Shortbread cookies with pumpkin and chocolate

Delicious cookies that stay fresh for a long time! The cookies turn out to be juicy pumpkin and not very sweet inside, dry outside, and the chocolate chips do not crumble, but they are not a lump of chocolate stuck together. Pumpkin notes sound great with "sweetened" bitter chocolate and cinnamon. Separately, it is worth noting that the cookies throughout their "not eaten" state retains softness and juiciness, integrity on the outside and a funky chocolate-vanilla-cinnamon flavor))) (it was checked - it lay in the country for 2 days, but it did not crack, did not harden, as if it had just been cooked).
MuranoAuthor avatar
The author of the recipe

Composition / ingredients

servings:
Translation table of volumetric measures
Nutrients and energy value of the composition of the recipe
By weight of the composition:
Proteins 10 % 6 g
Fats 31 % 19 g
Carbohydrates 59 % 36 g
335 kcal
GI: 3 / 0 / 97

Cooking method

Cooking time: 1 h
A very tasty and nutritious addition to morning coffee or green or Wu-lung tea. And so, it eats up during the day with great pleasure.
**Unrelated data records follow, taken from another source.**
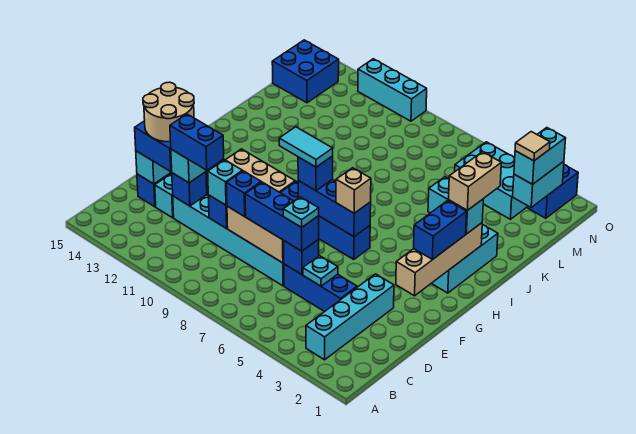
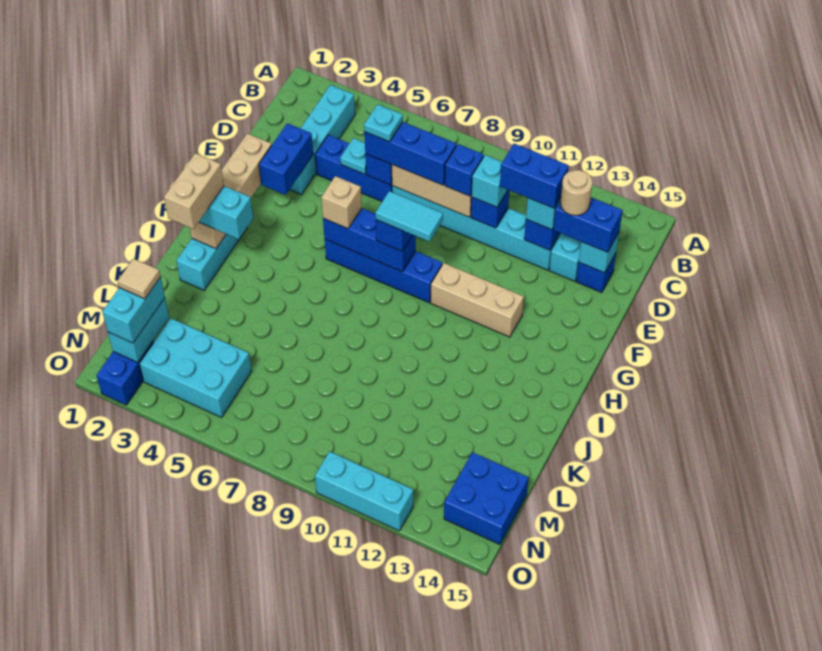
tan round brick D13:E14 level 4 -> tan round brick D13 level 4
blue brick G2:H2 level 3 -> blue brick E3:F3 level 2

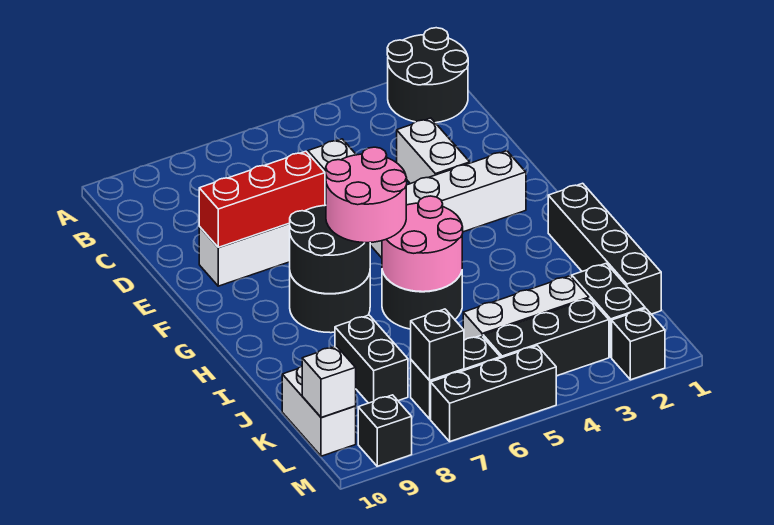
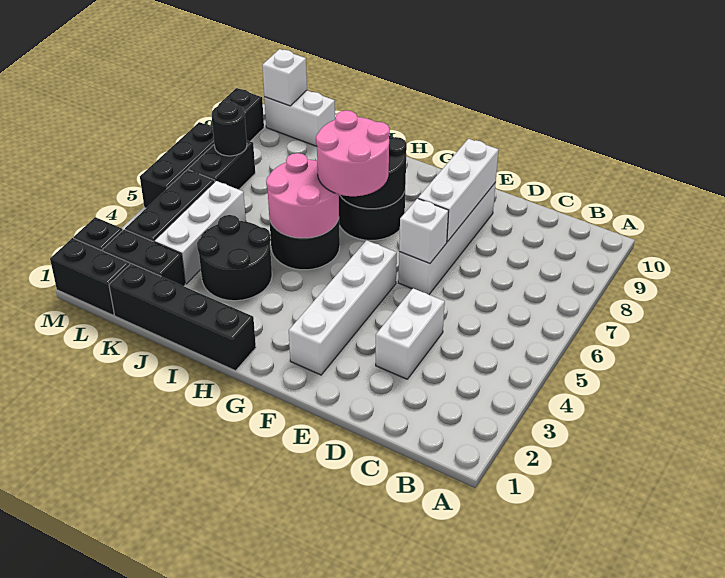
black round brick A1:B2 level 1 -> black round brick I3:J4 level 1
white brick D3:E3 level 1 -> white brick D3:D4 level 1
red brick E7:E9 level 2 -> white brick E7:E9 level 2
black brick J8:K8 level 1 -> black brick L1:M1 level 1
black brick L7 level 2 -> black round brick L7 level 2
- In a bowl with a blender, we chop the raw pulp (!!!) pumpkins. Alternatively, you can grate it on a fine grater.
- Add sugar, egg and softened butter to the crushed pumpkin. And again, mix everything with a blender until the sugar dissolves.
- Gradually add flour to the resulting mixture and knead the dough with a fork / spoon, whichever is more convenient. As a result, a moist dough should turn out, slightly sticking to the walls of the bowl, but amenable to modeling.
- Turn on the oven to warm up 180 degrees.
- While the oven is heating up, moisten your hands with sunflower oil, and mold the dough into balls the size of a walnut (+ /-), spread the resulting balls on a baking sheet. I spread it just on a dry (titanium-coated baking sheet), you can spread it on a silicone one simply. But on a regular one - it is recommended to lay baking paper. As soon as the oven warms up, we put a baking tray with cookies for 15-25 minutes (depending on the oven). Cookies should be slightly browned on top, get a "peach" shade.
- While the cookies are in the oven, we prepare the powder for it. Bitter chocolate (the bitterer, the better, optimally 95%) is crushed in a blender to fine crumbs. Add vanilla and cinnamon to the chocolate chips, and mix thoroughly. Before use, we put it in the refrigerator.
- As soon as the cookies have acquired the golden hue we need, turn off the oven, take out the baking sheet and chocolate powder. And we sprinkle the powder on the cookies with a "pea". It is better to pour in 2 stages - at the first we pour a little - the chocolate will begin to melt and form a sticky base, then we add more chocolate to the sticky layer (by the way, it will melt less intensively). And again we remove the baking tray with cookies in the off oven until it cools down.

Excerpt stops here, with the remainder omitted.